Known as forever chemicals because they degrade extremely slowly in the environment, per- and polyfluoroalkyl substances, commonly known as PFAS, are a group of synthetic organic contaminants used in a variety of industrial processes and consumer products, including non-stick cookware coatings, food wrappers, water-resistant clothing, and furniture textiles. When these products are used, discarded, or improperly dumped, PFAS leach into water systems. Once there, they are incredibly difficult to treat because of unique chemical properties imparted by carbon-fluorine bonds—some of the strongest in chemistry.
The precise amount of PFAS in the country's drinking water is unknown, but experts say that it ranges from widespread to almost ubiquitous.
Long-term, low-concentration exposure to PFAS can hamper the immune system, interfere with hormones, and reduce the effectiveness of vaccines. It can also cause low birth weight and high cholesterol.
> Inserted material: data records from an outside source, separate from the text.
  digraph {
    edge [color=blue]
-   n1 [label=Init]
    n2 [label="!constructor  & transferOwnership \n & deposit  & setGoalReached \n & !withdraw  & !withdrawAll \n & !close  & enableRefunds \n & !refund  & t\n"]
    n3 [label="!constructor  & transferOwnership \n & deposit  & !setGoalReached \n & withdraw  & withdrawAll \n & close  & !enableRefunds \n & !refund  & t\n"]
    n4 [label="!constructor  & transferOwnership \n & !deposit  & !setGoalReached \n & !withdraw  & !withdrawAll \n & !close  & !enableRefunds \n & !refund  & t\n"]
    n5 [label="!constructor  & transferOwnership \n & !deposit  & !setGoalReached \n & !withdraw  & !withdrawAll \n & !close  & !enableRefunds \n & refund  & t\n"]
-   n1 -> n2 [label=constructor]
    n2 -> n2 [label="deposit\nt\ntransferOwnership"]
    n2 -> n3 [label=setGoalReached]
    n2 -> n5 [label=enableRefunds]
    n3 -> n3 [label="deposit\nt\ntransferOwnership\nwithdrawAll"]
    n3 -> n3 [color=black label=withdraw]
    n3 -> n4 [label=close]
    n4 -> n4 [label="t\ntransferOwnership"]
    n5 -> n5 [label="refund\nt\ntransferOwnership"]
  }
Those who are exposed to high doses of PFAS at work or because they live near a dumping site are at increased risk for kidney cancer, liver damage, testicular cancer, and thyroid disease.
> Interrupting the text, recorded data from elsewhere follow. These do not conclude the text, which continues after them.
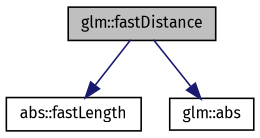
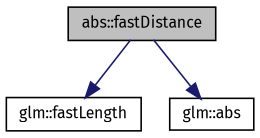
  digraph {
    fontname="Fira Sans"
    rankdir=TB
    node [color=black fillcolor=white fontname="Fira Sans" fontsize=10 shape=record style=filled]
    edge [color=midnightblue fontname="Fira Sans" fontsize=10 labelfontname=Helvetica labelfontsize=10 style=solid]
-   n1 [fillcolor=grey75 fontcolor=black height=0.2 label="glm::fastDistance" width=0.4]
-   n2 [height=0.2 label="abs::fastLength" width=0.4]
+   n1 [fillcolor=grey75 fontcolor=black height=0.2 label="abs::fastDistance" width=0.4]
+   n2 [height=0.2 label="glm::fastLength" width=0.4]
    n3 [height=0.2 label="glm::abs" width=0.4]
    n1 -> n2
    n1 -> n3
  }
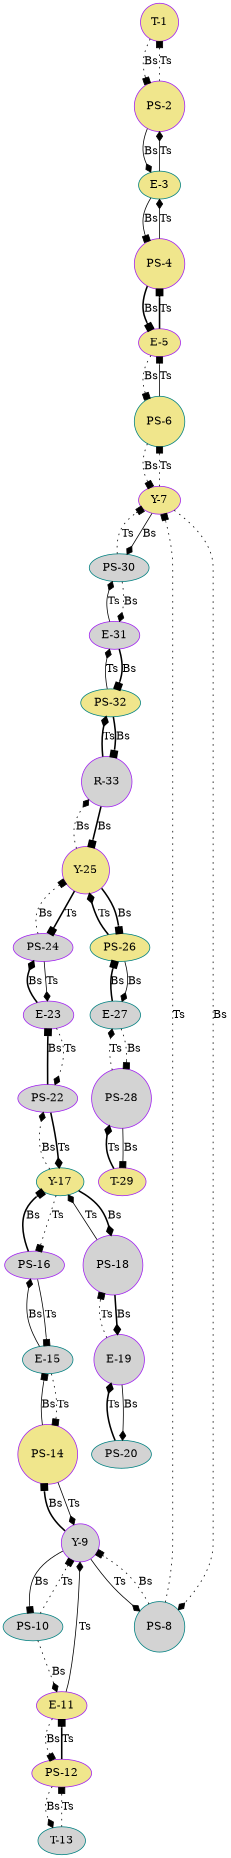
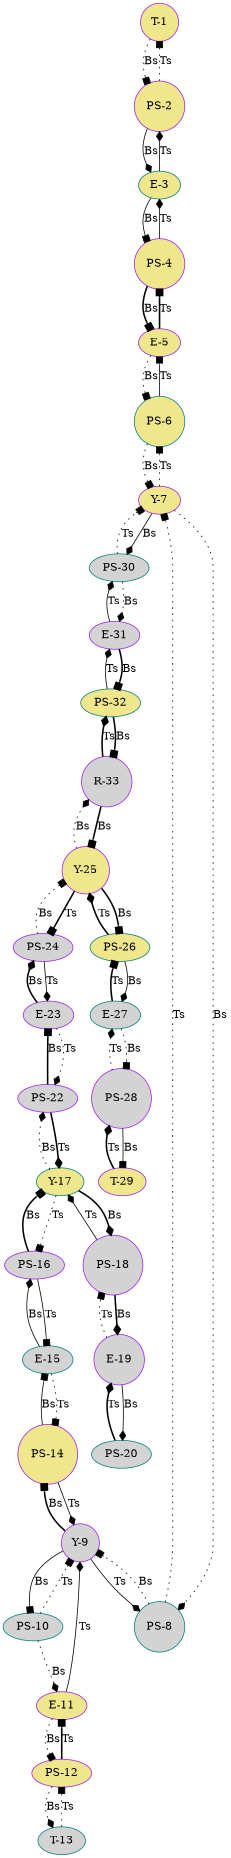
  digraph {
    node [color=purple fillcolor=lightgrey shape=ellipse style=filled]
    edge [arrowhead=box style=dotted]
    n1 [fillcolor=khaki label="T-1" shape=circle]
    n2 [fillcolor=khaki label="PS-2" shape=circle]
    n3 [color=teal fillcolor=khaki label="E-3"]
    n4 [fillcolor=khaki label="PS-4" shape=circle]
    n5 [fillcolor=khaki label="E-5"]
    n6 [color=teal fillcolor=khaki label="PS-6" shape=circle]
    n7 [fillcolor=khaki label="Y-7"]
    n8 [color=teal label="PS-8" shape=circle]
    n9 [color=teal label="PS-30"]
    n10 [label="Y-9" shape=circle]
    n11 [label="E-31"]
    n12 [fillcolor=khaki label="PS-14" shape=circle]
    n13 [color=teal label="PS-10"]
    n14 [color=teal label="E-15"]
    n15 [fillcolor=khaki label="E-11"]
    n16 [fillcolor=khaki label="PS-12"]
    n17 [color=teal label="T-13"]
    n18 [label="PS-16"]
    n19 [color=teal fillcolor=khaki label="Y-17"]
    n20 [label="PS-22"]
    n21 [label="PS-18" shape=circle]
    n22 [label="E-23"]
    n23 [label="E-19" shape=circle]
    n24 [color=teal label="PS-20"]
    n25 [label="PS-24"]
    n26 [fillcolor=khaki label="Y-25" shape=circle]
    n27 [label="R-33" shape=circle]
    n28 [color=teal fillcolor=khaki label="PS-26"]
    n29 [color=teal fillcolor=khaki label="PS-32"]
    n30 [color=teal label="E-27"]
    n31 [label="PS-28" shape=circle]
    n32 [fillcolor=khaki label="T-29"]
    n1 -> n2 [label=Bs]
    n2 -> n1 [label=Ts]
    n2 -> n3 [arrowhead=diamond label=Bs style=solid]
    n3 -> n2 [arrowhead=diamond label=Ts style=solid]
    n3 -> n4 [label=Bs style=solid]
    n4 -> n3 [arrowhead=diamond label=Ts style=solid]
    n4 -> n5 [label=Bs style=bold]
    n5 -> n4 [label=Ts style=bold]
    n5 -> n6 [label=Bs]
    n6 -> n5 [label=Ts style=solid]
    n6 -> n7 [label=Bs]
    n7 -> n6 [label=Ts]
    n7 -> n8 [arrowhead=diamond label=Bs]
    n7 -> n9 [arrowhead=diamond label=Bs style=solid]
    n8 -> n7 [label=Ts]
    n8 -> n10 [label=Bs]
    n9 -> n7 [label=Ts]
    n9 -> n11 [arrowhead=diamond label=Bs]
    n10 -> n8 [arrowhead=diamond label=Ts style=solid]
    n10 -> n12 [label=Bs style=bold]
    n10 -> n13 [label=Bs style=solid]
    n11 -> n9 [arrowhead=diamond label=Ts style=solid]
    n11 -> n29 [label=Bs style=bold]
    n12 -> n10 [arrowhead=diamond label=Ts style=solid]
    n12 -> n14 [label=Bs style=solid]
    n13 -> n10 [label=Ts]
    n13 -> n15 [arrowhead=diamond label=Bs]
    n14 -> n12 [label=Ts]
    n14 -> n18 [arrowhead=diamond label=Bs style=solid]
    n15 -> n10 [arrowhead=diamond label=Ts style=solid]
    n15 -> n16 [label=Bs]
    n16 -> n15 [label=Ts style=bold]
    n16 -> n17 [arrowhead=diamond label=Bs]
    n17 -> n16 [label=Ts]
    n18 -> n14 [label=Ts style=solid]
    n18 -> n19 [label=Bs style=bold]
    n19 -> n18 [label=Ts]
    n19 -> n20 [arrowhead=diamond label=Bs]
    n19 -> n21 [arrowhead=diamond label=Bs style=bold]
    n20 -> n19 [arrowhead=diamond label=Ts style=bold]
    n20 -> n22 [label=Bs style=bold]
    n21 -> n19 [arrowhead=diamond label=Ts style=solid]
    n21 -> n23 [arrowhead=diamond label=Bs style=bold]
    n22 -> n20 [arrowhead=diamond label=Ts]
    n22 -> n25 [arrowhead=diamond label=Bs style=bold]
    n23 -> n21 [label=Ts]
    n23 -> n24 [arrowhead=diamond label=Bs style=solid]
    n24 -> n23 [arrowhead=diamond label=Ts style=bold]
    n25 -> n22 [arrowhead=diamond label=Ts style=solid]
    n25 -> n26 [label=Bs]
    n26 -> n25 [label=Ts style=bold]
    n26 -> n27 [arrowhead=diamond label=Bs]
    n26 -> n28 [label=Bs style=bold]
    n27 -> n26 [label=Bs style=bold]
    n27 -> n29 [arrowhead=diamond label=Ts style=bold]
    n28 -> n26 [arrowhead=diamond label=Ts style=bold]
    n28 -> n30 [arrowhead=diamond label=Bs style=solid]
    n29 -> n11 [arrowhead=diamond label=Ts style=solid]
    n29 -> n27 [label=Bs style=bold]
-   n30 -> n28 [label=Bs style=bold]
+   n30 -> n28 [label=Ts style=bold]
    n30 -> n31 [label=Bs]
    n31 -> n30 [arrowhead=diamond label=Ts]
    n31 -> n32 [label=Bs style=solid]
    n32 -> n31 [arrowhead=diamond label=Ts style=bold]
  }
The team compared two of the most promising types of separation media—granular-activated carbon and anion exchange resins—to remove PFAS. They systematically evaluated how well each of these worked for different types of PFAS in pilot municipal water treatment plants for 15 months. Both technologies were able to adequately remove long-chain PFAS that have some of the strictest EPA health advisories to date (PFOA and PFOS). However, the anion exchange resins demonstrated a significantly higher capacity than activated carbon to treat a class of PFAS compounds called perfluorosulfonic acids that are increasingly detected in contaminated water. Notably, there was a significant decrease in the treatment efficiencies of both technologies for shorter-chain PFAS, which are becoming more prevalent as industry phases out longer-chain PFOA and PFOS. These results suggest that optimal treatments will be highly site-dependent and may need to adapt over time to match the specific PFAS that are being released.
"You can think of the treatments as being large-scale versions of the filters people use at home to purify their own drinking water. Water is continuously fed from the top, and we measure the amount of time before we start to detect PFAS coming out of the end of the filter," says Steven Chow, research associate in the Department of Environmental Health and Engineering at Johns Hopkins and first author of the study. The results appeared in Water Research.
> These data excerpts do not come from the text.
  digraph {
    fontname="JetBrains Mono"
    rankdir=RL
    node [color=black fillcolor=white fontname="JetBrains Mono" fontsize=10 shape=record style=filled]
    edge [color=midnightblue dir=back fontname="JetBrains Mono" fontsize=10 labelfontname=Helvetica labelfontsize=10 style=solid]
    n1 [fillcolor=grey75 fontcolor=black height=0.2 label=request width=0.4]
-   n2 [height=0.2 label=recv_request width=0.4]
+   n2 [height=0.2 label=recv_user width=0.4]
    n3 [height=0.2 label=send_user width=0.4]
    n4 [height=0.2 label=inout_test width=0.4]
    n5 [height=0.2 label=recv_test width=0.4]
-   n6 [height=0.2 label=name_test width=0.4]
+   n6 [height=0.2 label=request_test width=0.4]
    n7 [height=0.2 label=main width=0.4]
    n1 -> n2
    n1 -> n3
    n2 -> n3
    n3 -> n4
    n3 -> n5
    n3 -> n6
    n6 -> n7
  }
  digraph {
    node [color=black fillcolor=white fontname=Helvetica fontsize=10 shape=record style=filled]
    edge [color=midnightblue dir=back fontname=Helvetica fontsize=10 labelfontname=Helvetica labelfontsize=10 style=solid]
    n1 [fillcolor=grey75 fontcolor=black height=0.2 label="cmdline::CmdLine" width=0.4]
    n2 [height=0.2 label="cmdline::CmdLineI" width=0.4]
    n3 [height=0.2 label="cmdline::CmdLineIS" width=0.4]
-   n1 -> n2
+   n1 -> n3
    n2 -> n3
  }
The researchers say that the study is promising because it provides one of the most in-depth laboratory analyses of a large-scaled engineered PFAS treatment system to date. Normally, laboratory research has limitations in practical applicability because it's conducted on a small-scale over limited time. And many large-scale engineered systems run by drinking water utilities do not have the luxury of in-depth analysis of their systems beyond regulatory requirements, the engineers say.
"Our collaboration between academia, industry, and municipal partners allowed the team to answer fundamental questions on how these separation media work while demonstrating their effectiveness under real-world conditions," Chow says.
While the technical outlook for filtering PFAS from drinking water is promising, the researchers warn that there are caveats. Building and operating such systems can cost millions of dollars, which is in addition to the cost of existing water treatment operations. Once the PFAS are removed, the contaminants and the filter used to collect them must be properly handled and disposed of, and because PFAS molecules are so strong, an incredible amount of energy is required to destroy them.
Chow maintains that when it comes to PFAS, prevention may be the best cure.
"PFAS are a generational environmental problem that will take decades to manage and may never be completely solved," he says. "The key is forward-thinking policies to that reduce the total amount of PFAS released in the environment and prevent a regrettable substitution of known PFAS with chemicals of unknown or potentially worse outcomes."
The research team also included Kellogg J. Schwab, professor, and Carsten Prasse, assistant professor, both of the Department of Environmental Health and Engineering. The study was conducted in collaboration with the environmental engineering company Stantec.